When she reached into the crevice with her right hand, her fingers found a sturdy forked stick. At the open end of the Y, she felt the small patch of suede that was attached to the ends of the stick by two heavy rubber cords. She prayed that the rubber hadn’t dried and cracked. Her heart skipped a few beats as she ran her fingers over the cords. They were still supple to her touch and her heart resumed its normal rhythm. Within the crevice was also a small pile of smooth stones, each around an inch in diameter. She drew two of the stones from their hiding place and put them in a pocket. Then she carefully drew out the slingshot and tucked it in the waistband of her pants behind her back. As she turned back toward Enyo, who was now trying some of the tricks that Lena had shown her, she scoured her memory for more data.
Every SPUD had a central processing device, the anatomical location of which varied, depending upon model. And every one had some way to deactivate it. Many of the earlier generation models used a combination of remote controls and manual switches, and many of these had the switches conveniently located in the small of their backs behind a cover. Lena visualized the woman with the hole in the middle of her forehead and concluded that her CPD, and Enyo’s, lay somewhere in the path of the hole.
Enyo glanced at her as she started back in her direction, but saw nothing amiss and returned to her play. Lena was just a few feet away when Enyo turned toward her again. She drew ba
ck on the slingshot with all her strength and the missile found its mark in the center of Enyo’s forehead. The force of the blow was apparently sufficient to disrupt her CPD and she crashed to the ground, limbs askew, haphazardly twitching. Lena sprang to her side, swept her hand over the android’s spine, and located the hidden compartment. She flipped the switch. Enyo’s body stilled.
Lena was now aware of her own breathing, coming in gasps from her burst of activity. She paused long enough for it to settle back into a regular rhythm, then took several long, deep breaths. She felt the sweat running down her face and the wetness under her arms, contrasting with the smooth dry skin she’d felt in the small of Enyo’s back.

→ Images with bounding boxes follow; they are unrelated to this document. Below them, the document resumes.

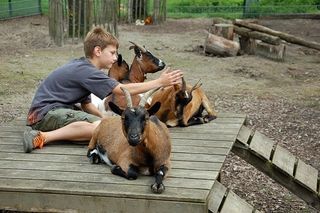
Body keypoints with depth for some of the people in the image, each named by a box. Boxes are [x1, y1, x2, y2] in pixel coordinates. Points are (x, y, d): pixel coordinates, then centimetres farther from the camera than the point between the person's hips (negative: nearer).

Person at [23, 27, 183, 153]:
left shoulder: (81, 67, 13)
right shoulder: (86, 71, -17)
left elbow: (86, 105, 13)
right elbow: (124, 90, -19)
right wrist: (160, 82, -15)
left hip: (56, 109, 10)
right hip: (45, 113, -10)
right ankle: (44, 137, -27)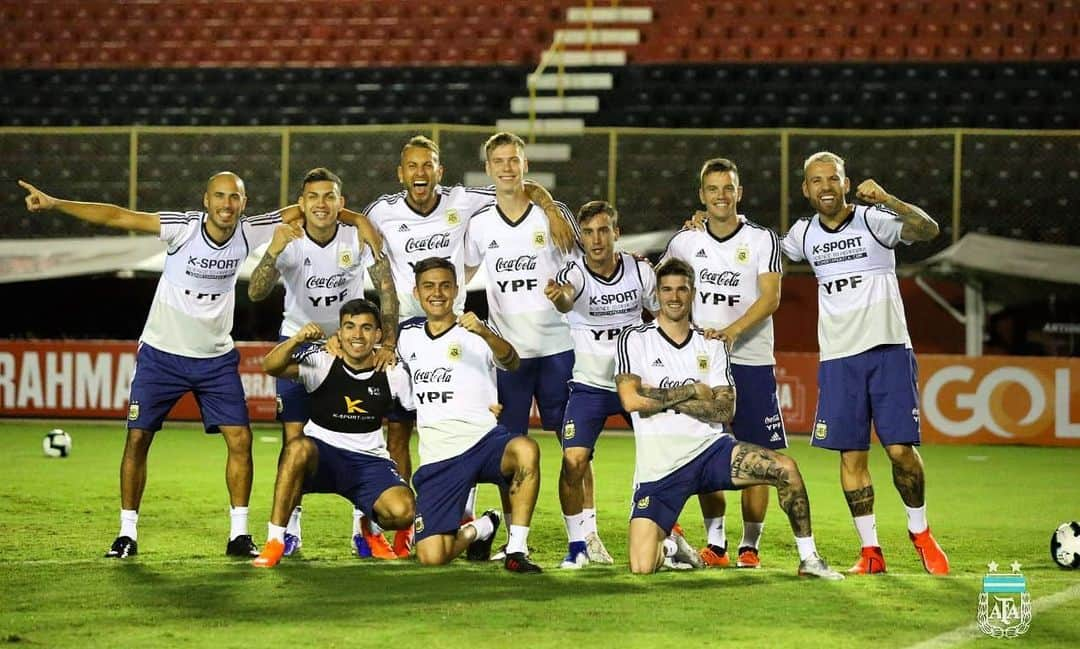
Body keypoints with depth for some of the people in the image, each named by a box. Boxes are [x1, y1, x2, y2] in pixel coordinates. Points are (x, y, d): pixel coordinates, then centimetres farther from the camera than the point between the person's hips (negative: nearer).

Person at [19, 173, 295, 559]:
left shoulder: (250, 232, -9)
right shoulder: (183, 228, -19)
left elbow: (298, 211, 3)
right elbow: (117, 217, -24)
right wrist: (54, 204, -31)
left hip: (217, 358, 2)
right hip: (162, 353, -2)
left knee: (240, 439, -6)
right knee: (138, 438, -3)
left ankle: (239, 534, 5)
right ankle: (127, 533, 8)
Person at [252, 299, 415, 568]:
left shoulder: (392, 375, -1)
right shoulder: (322, 362, -9)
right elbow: (271, 367, -25)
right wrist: (297, 339, -42)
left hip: (370, 461, 2)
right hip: (320, 456, -2)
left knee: (403, 512, -26)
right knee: (298, 447, -39)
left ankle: (370, 524, 15)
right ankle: (274, 541, -29)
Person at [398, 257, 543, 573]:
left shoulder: (476, 334, 1)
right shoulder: (408, 336, 14)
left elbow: (511, 362, -18)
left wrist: (484, 333, -38)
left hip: (483, 440, -3)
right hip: (437, 456, 3)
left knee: (526, 450, -40)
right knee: (431, 556, -12)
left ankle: (516, 550, -26)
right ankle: (479, 529, 23)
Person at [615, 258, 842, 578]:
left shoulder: (711, 345, 10)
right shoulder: (635, 339, 1)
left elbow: (725, 410, -2)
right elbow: (632, 400, -14)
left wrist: (665, 400, -11)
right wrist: (691, 391, -7)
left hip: (710, 449, 3)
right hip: (659, 466, -3)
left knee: (786, 469, -21)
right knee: (642, 568, -17)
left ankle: (808, 558, -5)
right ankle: (668, 545, 21)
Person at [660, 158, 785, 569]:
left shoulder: (762, 240, -1)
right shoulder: (684, 241, 7)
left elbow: (770, 298, -11)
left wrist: (732, 331, -23)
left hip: (752, 361, -2)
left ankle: (750, 545, 4)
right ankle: (714, 542, 7)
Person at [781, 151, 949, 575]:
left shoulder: (874, 220, -5)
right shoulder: (803, 234, 9)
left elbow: (928, 230, -22)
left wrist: (885, 200, -34)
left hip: (888, 350, -4)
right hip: (838, 358, 4)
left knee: (901, 449, -7)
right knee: (851, 455, 1)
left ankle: (920, 533, 15)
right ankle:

Tucking her trusty slingshot back in her waistband, she returned to the crevice and scooped a handful of stones into her pockets. Approaching the gates that faced the bay, she remembered the hooks and ropes that she’d used as a child to climb over them. They weren’t in the cave. But she was now taller and, thanks to an ambitious exercise regimen, stronger than she was back then, even at forty-five, capable of using the hinges as hand and footholds to scale the gate. In just a few minutes she was under the open sky and had full command of her MELD, which was broadcasting her location. She could only hope that the rescuers would get to her first.